== Material provided ==
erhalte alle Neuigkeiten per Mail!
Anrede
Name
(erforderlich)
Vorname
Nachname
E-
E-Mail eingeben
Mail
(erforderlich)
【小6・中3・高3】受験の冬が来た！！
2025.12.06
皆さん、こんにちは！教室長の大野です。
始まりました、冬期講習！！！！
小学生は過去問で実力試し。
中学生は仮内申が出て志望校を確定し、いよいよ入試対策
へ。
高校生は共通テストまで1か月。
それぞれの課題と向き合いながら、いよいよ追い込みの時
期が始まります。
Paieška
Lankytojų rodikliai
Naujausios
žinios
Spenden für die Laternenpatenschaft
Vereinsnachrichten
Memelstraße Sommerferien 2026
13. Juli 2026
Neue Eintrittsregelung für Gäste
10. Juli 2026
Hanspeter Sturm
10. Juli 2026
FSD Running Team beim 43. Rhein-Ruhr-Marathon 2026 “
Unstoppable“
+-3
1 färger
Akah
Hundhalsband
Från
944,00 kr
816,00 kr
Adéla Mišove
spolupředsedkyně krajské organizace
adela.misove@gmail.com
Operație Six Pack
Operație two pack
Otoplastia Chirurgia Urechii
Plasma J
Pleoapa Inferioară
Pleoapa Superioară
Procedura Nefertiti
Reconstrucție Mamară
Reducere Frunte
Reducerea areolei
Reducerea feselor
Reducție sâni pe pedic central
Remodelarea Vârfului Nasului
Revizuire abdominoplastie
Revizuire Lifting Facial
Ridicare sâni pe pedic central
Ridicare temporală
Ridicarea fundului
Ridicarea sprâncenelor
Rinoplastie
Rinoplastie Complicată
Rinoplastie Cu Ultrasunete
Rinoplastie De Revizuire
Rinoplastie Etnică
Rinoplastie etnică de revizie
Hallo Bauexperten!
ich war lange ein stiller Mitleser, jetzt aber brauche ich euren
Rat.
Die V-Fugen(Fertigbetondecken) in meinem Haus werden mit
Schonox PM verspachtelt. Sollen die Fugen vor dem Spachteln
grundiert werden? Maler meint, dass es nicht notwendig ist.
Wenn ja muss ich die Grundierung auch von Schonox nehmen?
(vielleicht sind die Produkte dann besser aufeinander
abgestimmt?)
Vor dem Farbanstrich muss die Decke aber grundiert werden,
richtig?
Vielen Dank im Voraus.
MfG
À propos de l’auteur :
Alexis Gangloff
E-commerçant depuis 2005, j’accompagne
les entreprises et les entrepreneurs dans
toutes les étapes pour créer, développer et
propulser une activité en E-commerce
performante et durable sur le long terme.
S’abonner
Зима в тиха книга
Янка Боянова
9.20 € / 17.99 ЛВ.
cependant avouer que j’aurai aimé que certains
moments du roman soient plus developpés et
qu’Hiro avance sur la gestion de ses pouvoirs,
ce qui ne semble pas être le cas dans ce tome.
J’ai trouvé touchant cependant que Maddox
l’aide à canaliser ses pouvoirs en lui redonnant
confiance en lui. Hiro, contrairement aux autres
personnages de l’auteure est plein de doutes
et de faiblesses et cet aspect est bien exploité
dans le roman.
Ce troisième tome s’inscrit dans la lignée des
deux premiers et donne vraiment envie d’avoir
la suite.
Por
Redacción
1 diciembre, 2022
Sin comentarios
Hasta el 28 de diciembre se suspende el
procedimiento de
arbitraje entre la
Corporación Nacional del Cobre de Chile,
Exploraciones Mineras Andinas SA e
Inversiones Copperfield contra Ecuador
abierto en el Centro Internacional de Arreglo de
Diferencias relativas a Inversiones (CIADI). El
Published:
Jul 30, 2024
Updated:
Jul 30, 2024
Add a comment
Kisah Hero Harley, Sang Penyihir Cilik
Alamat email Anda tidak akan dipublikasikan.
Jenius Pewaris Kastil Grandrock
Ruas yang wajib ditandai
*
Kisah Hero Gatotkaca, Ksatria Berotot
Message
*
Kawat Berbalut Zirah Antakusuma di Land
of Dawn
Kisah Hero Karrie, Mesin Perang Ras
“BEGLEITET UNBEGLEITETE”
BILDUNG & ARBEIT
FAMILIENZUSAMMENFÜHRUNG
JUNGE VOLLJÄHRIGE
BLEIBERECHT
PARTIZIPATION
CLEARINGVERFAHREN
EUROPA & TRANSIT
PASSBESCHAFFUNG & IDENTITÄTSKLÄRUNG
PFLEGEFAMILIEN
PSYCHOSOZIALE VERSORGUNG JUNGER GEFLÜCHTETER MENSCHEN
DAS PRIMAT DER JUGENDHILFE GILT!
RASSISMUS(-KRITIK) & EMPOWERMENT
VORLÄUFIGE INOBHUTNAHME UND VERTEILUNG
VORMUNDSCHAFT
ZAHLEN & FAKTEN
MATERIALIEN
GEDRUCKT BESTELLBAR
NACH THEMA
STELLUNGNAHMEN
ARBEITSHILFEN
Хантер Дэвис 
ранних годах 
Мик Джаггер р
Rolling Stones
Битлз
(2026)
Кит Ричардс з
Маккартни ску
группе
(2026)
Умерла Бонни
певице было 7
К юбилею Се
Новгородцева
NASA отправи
===
Problem to work on:
Copy all of the records above line for line, keeping every character unchanged.

Task response:
erhalte alle Neuigkeiten per Mail!
Anrede
Name
(erforderlich)
Vorname
Nachname
E-
E-Mail eingeben
Mail
(erforderlich)
【小6・中3・高3】受験の冬が来た！！
2025.12.06
皆さん、こんにちは！教室長の大野です。
始まりました、冬期講習！！！！
小学生は過去問で実力試し。
中学生は仮内申が出て志望校を確定し、いよいよ入試対策
へ。
高校生は共通テストまで1か月。
それぞれの課題と向き合いながら、いよいよ追い込みの時
期が始まります。
Paieška
Lankytojų rodikliai
Naujausios
žinios
Spenden für die Laternenpatenschaft
Vereinsnachrichten
Memelstraße Sommerferien 2026
13. Juli 2026
Neue Eintrittsregelung für Gäste
10. Juli 2026
Hanspeter Sturm
10. Juli 2026
FSD Running Team beim 43. Rhein-Ruhr-Marathon 2026 “
Unstoppable“
+-3
1 färger
Akah
Hundhalsband
Från
944,00 kr
816,00 kr
Adéla Mišove
spolupředsedkyně krajské organizace
adela.misove@gmail.com
Operație Six Pack
Operație two pack
Otoplastia Chirurgia Urechii
Plasma J
Pleoapa Inferioară
Pleoapa Superioară
Procedura Nefertiti
Reconstrucție Mamară
Reducere Frunte
Reducerea areolei
Reducerea feselor
Reducție sâni pe pedic central
Remodelarea Vârfului Nasului
Revizuire abdominoplastie
Revizuire Lifting Facial
Ridicare sâni pe pedic central
Ridicare temporală
Ridicarea fundului
Ridicarea sprâncenelor
Rinoplastie
Rinoplastie Complicată
Rinoplastie Cu Ultrasunete
Rinoplastie De Revizuire
Rinoplastie Etnică
Rinoplastie etnică de revizie
Hallo Bauexperten!
ich war lange ein stiller Mitleser, jetzt aber brauche ich euren
Rat.
Die V-Fugen(Fertigbetondecken) in meinem Haus werden mit
Schonox PM verspachtelt. Sollen die Fugen vor dem Spachteln
grundiert werden? Maler meint, dass es nicht notwendig ist.
Wenn ja muss ich die Grundierung auch von Schonox nehmen?
(vielleicht sind die Produkte dann besser aufeinander
abgestimmt?)
Vor dem Farbanstrich muss die Decke aber grundiert werden,
richtig?
Vielen Dank im Voraus.
MfG
À propos de l’auteur :
Alexis Gangloff
E-commerçant depuis 2005, j’accompagne
les entreprises et les entrepreneurs dans
toutes les étapes pour créer, développer et
propulser une activité en E-commerce
performante et durable sur le long terme.
S’abonner
Зима в тиха книга
Янка Боянова
9.20 € / 17.99 ЛВ.
cependant avouer que j’aurai aimé que certains
moments du roman soient plus developpés et
qu’Hiro avance sur la gestion de ses pouvoirs,
ce qui ne semble pas être le cas dans ce tome.
J’ai trouvé touchant cependant que Maddox
l’aide à canaliser ses pouvoirs en lui redonnant
confiance en lui. Hiro, contrairement aux autres
personnages de l’auteure est plein de doutes
et de faiblesses et cet aspect est bien exploité
dans le roman.
Ce troisième tome s’inscrit dans la lignée des
deux premiers et donne vraiment envie d’avoir
la suite.
Por
Redacción
1 diciembre, 2022
Sin comentarios
Hasta el 28 de diciembre se suspende el
procedimiento de
arbitraje entre la
Corporación Nacional del Cobre de Chile,
Exploraciones Mineras Andinas SA e
Inversiones Copperfield contra Ecuador
abierto en el Centro Internacional de Arreglo de
Diferencias relativas a Inversiones (CIADI). El
Published:
Jul 30, 2024
Updated:
Jul 30, 2024
Add a comment
Kisah Hero Harley, Sang Penyihir Cilik
Alamat email Anda tidak akan dipublikasikan.
Jenius Pewaris Kastil Grandrock
Ruas yang wajib ditandai
*
Kisah Hero Gatotkaca, Ksatria Berotot
Message
*
Kawat Berbalut Zirah Antakusuma di Land
of Dawn
Kisah Hero Karrie, Mesin Perang Ras
“BEGLEITET UNBEGLEITETE”
BILDUNG & ARBEIT
FAMILIENZUSAMMENFÜHRUNG
JUNGE VOLLJÄHRIGE
BLEIBERECHT
PARTIZIPATION
CLEARINGVERFAHREN
EUROPA & TRANSIT
PASSBESCHAFFUNG & IDENTITÄTSKLÄRUNG
PFLEGEFAMILIEN
PSYCHOSOZIALE VERSORGUNG JUNGER GEFLÜCHTETER MENSCHEN
DAS PRIMAT DER JUGENDHILFE GILT!
RASSISMUS(-KRITIK) & EMPOWERMENT
VORLÄUFIGE INOBHUTNAHME UND VERTEILUNG
VORMUNDSCHAFT
ZAHLEN & FAKTEN
MATERIALIEN
GEDRUCKT BESTELLBAR
NACH THEMA
STELLUNGNAHMEN
ARBEITSHILFEN
Хантер Дэвис 
ранних годах 
Мик Джаггер р
Rolling Stones
Битлз
(2026)
Кит Ричардс з
Маккартни ску
группе
(2026)
Умерла Бонни
певице было 7
К юбилею Се
Новгородцева
NASA отправи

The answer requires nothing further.